On 29 November 1979 the Regina was sold to a holding company of the Karageorgis Lines, renamed Mediterranean Sun and re-registered in Greece. In 1980 she entered service on Karageorgis Lines' Patras–Ancona route. During the same year her ownership was transferred to a different Karageorgis Lines holding company, and she was re-registered in Cyprus. She remained on the Patras–Ancona service until 1981, when she was laid up in Patras.
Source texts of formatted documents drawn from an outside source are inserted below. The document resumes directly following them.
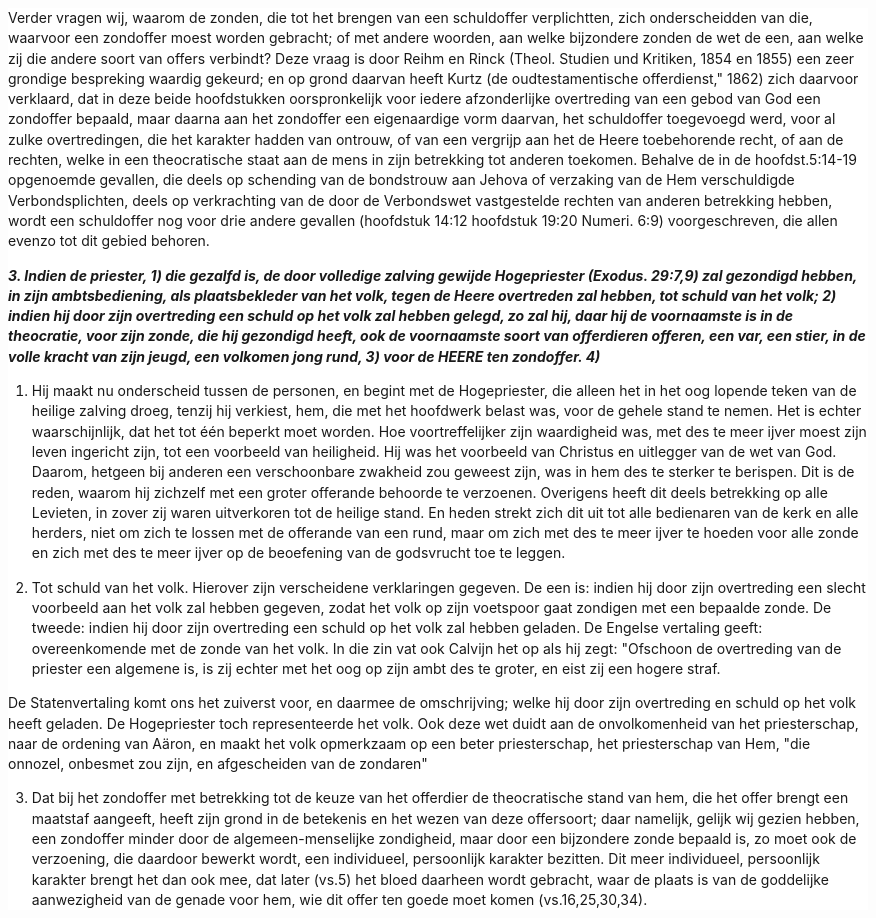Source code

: Verder vragen wij, waarom de zonden, die tot het brengen van een schuldoffer verplichtten, zich onderscheidden van die, waarvoor een zondoffer moest worden gebracht; of met andere woorden, aan welke bijzondere zonden de wet de een, aan welke zij die andere soort van offers verbindt? Deze vraag is door Reihm en Rinck (Theol. Studien und Kritiken, 1854 en 1855) een zeer grondige bespreking waardig gekeurd; en op grond daarvan heeft Kurtz (de oudtestamentische offerdienst," 1862) zich daarvoor verklaard, dat in deze beide hoofdstukken oorspronkelijk voor iedere afzonderlijke overtreding van een gebod van God een zondoffer bepaald, maar daarna aan het zondoffer een eigenaardige vorm daarvan, het schuldoffer toegevoegd werd, voor al zulke overtredingen, die het karakter hadden van ontrouw, of van een vergrijp aan het de Heere toebehorende recht, of aan de rechten, welke in een theocratische staat aan de mens in zijn betrekking tot anderen toekomen. Behalve de in de hoofdst.5:14-19 opgenoemde gevallen, die deels op schending van de bondstrouw aan Jehova of verzaking van de Hem verschuldigde Verbondsplichten, deels op verkrachting van de door de Verbondswet vastgestelde rechten van anderen betrekking hebben, wordt een schuldoffer nog voor drie andere gevallen (hoofdstuk 14:12 hoofdstuk 19:20 Numeri. 6:9) voorgeschreven, die allen evenzo tot dit gebied behoren.

***3. Indien de priester, 1) die gezalfd is, de door volledige zalving gewijde Hogepriester (Exodus. 29:7,9) zal gezondigd hebben, in zijn ambtsbediening, als plaatsbekleder van het volk, tegen de Heere overtreden zal hebben, tot schuld van het volk; 2) indien hij door zijn overtreding een schuld op het volk zal hebben gelegd, zo zal hij, daar hij de voornaamste is in de theocratie, voor zijn zonde, die hij gezondigd heeft, ook de voornaamste soort van offerdieren offeren, een var, een stier, in de volle kracht van zijn jeugd, een volkomen jong rund, 3) voor de HEERE ten zondoffer. 4)***

1) Hij maakt nu onderscheid tussen de personen, en begint met de Hogepriester, die alleen het in het oog lopende teken van de heilige zalving droeg, tenzij hij verkiest, hem, die met het hoofdwerk belast was, voor de gehele stand te nemen. Het is echter waarschijnlijk, dat het tot één beperkt moet worden. Hoe voortreffelijker zijn waardigheid was, met des te meer ijver moest zijn leven ingericht zijn, tot een voorbeeld van heiligheid. Hij was het voorbeeld van Christus en uitlegger van de wet van God. Daarom, hetgeen bij anderen een verschoonbare zwakheid zou geweest zijn, was in hem des te sterker te berispen. Dit is de reden, waarom hij zichzelf met een groter offerande behoorde te verzoenen. Overigens heeft dit deels betrekking op alle Levieten, in zover zij waren uitverkoren tot de heilige stand. En heden strekt zich dit uit tot alle bedienaren van de kerk en alle herders, niet om zich te lossen met de offerande van een rund, maar om zich met des te meer ijver te hoeden voor alle zonde en zich met des te meer ijver op de beoefening van de godsvrucht toe te leggen.

2) Tot schuld van het volk. Hierover zijn verscheidene verklaringen gegeven. De een is: indien hij door zijn overtreding een slecht voorbeeld aan het volk zal hebben gegeven, zodat het volk op zijn voetspoor gaat zondigen met een bepaalde zonde. De tweede: indien hij door zijn overtreding een schuld op het volk zal hebben geladen. De Engelse vertaling geeft: overeenkomende met de zonde van het volk. In die zin vat ook Calvijn het op als hij zegt: "Ofschoon de overtreding van de priester een algemene is, is zij echter met het oog op zijn ambt des te groter, en eist zij een hogere straf.

De Statenvertaling komt ons het zuiverst voor, en daarmee de omschrijving; welke hij door zijn overtreding en schuld op het volk heeft geladen. De Hogepriester toch representeerde het volk. Ook deze wet duidt aan de onvolkomenheid van het priesterschap, naar de ordening van Aäron, en maakt het volk opmerkzaam op een beter priesterschap, het priesterschap van Hem, "die onnozel, onbesmet zou zijn, en afgescheiden van de zondaren"

3) Dat bij het zondoffer met betrekking tot de keuze van het offerdier de theocratische stand van hem, die het offer brengt een maatstaf aangeeft, heeft zijn grond in de betekenis en het wezen van deze offersoort; daar namelijk, gelijk wij gezien hebben, een zondoffer minder door de algemeen-menselijke zondigheid, maar door een bijzondere zonde bepaald is, zo moet ook de verzoening, die daardoor bewerkt wordt, een individueel, persoonlijk karakter bezitten. Dit meer individueel, persoonlijk karakter brengt het dan ook mee, dat later (vs.5) het bloed daarheen wordt gebracht, waar de plaats is van de goddelijke aanwezigheid van de genade voor hem, wie dit offer ten goede moet komen (vs.16,25,30,34).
In 1982 the Mediterranean Sun was sold to the Maritime Company of Lesvos, again re-registered in Greece, renamed Odysseas Eleytis and placed in NEL Lines service on the Piraeus–Lesvos, Rhodes–Limassol–Alexandria and Piraeus–Rhodes services. In December 1983 the Odysseas Eleytis participated in the evacuation of Palestine Liberation Organization members, including Yasser Arafat, from Lebanon.

In June 1985 the Odysseas Eleytis was sold to the DFDS subsidiary SeaEscape, renamed Scandinavian Sky and re-registered at The Bahamas. She was radically rebuilt at Werft Nobiskrug, Rendsburg, Germany for use on SeaEscape's Miami–Bahamas cruise service, on which she entered service in August 1985.